The establishment of a fully integrated European army remains, for now, a legal and political impossibility. The intergovernmental architecture of the Common Foreign and Security Policy, the unanimity requirements embedded in Articles 42(2) and 48 TEU, and the consistent reluctance of Member States to cede defence sovereignty (demonstrated repeatedly from the failure of the EDC in 1954 to the thirteen governments that rejected treaty reform as “premature” in 2023), collectively prevent any prospect of foundational change within this area in the short and medium term. Treaty amendments remain the only route to a genuine European Defence Union, but it is a route that will remain unexplored without the political conditions necessary to travel it.

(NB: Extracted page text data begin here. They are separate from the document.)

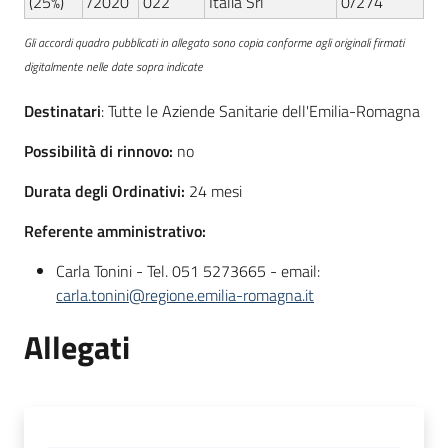
(25%)
/2020
022
Italia Srl
0/274
Gli accordi quadro pubblicati in allegato sono copia conforme agli originali firmati
digitalmente nelle date sopra indicate
Destinatari
: Tutte le Aziende Sanitarie dell'Emilia-Romagna
Possibilità di rinnovo:
no
Durata degli Ordinativi:
24 mesi
Referente amministrativo:
Carla Tonini - Tel. 051 5273665 - email:
carla.tonini@regione.emilia-romagna.it
Allegati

Yet the geopolitical landscape demands progress that cannot wait for treaty revision. The war in Ukraine and escalating tensions in the middle east as well as across the EU’s neighbourhood have made the case for autonomous European defence capability not merely theoretical, but urgent. In this context, the Rapid Deployment Capacity represents the most viable path forward; not as a substitute for deeper integration, but as a precursor. The building of an operational track record under coordinated EU command, expanding multinational interoperability through PESCO, and gradually extending the scale of deployable forces, the RDC can serve as the institutional and political foundation upon which future treaty-level reform may one day be constructed. The path to a European army, if it is to be found, will not be built in a single legislative act, but incrementally through demonstrated capability, political trust, and the accumulation of shared operational experience.

Given the geopolitical risks, the debate over the possibility of a European army is a very timely one. Even though legal obstacles currently exist, it would theoretically be possible to remove them by amending the treaties. However, this would require unanimity. A more pragmatic solution could therefore be a “light” European army, which would function more as a rapid reaction force or a special operations unit.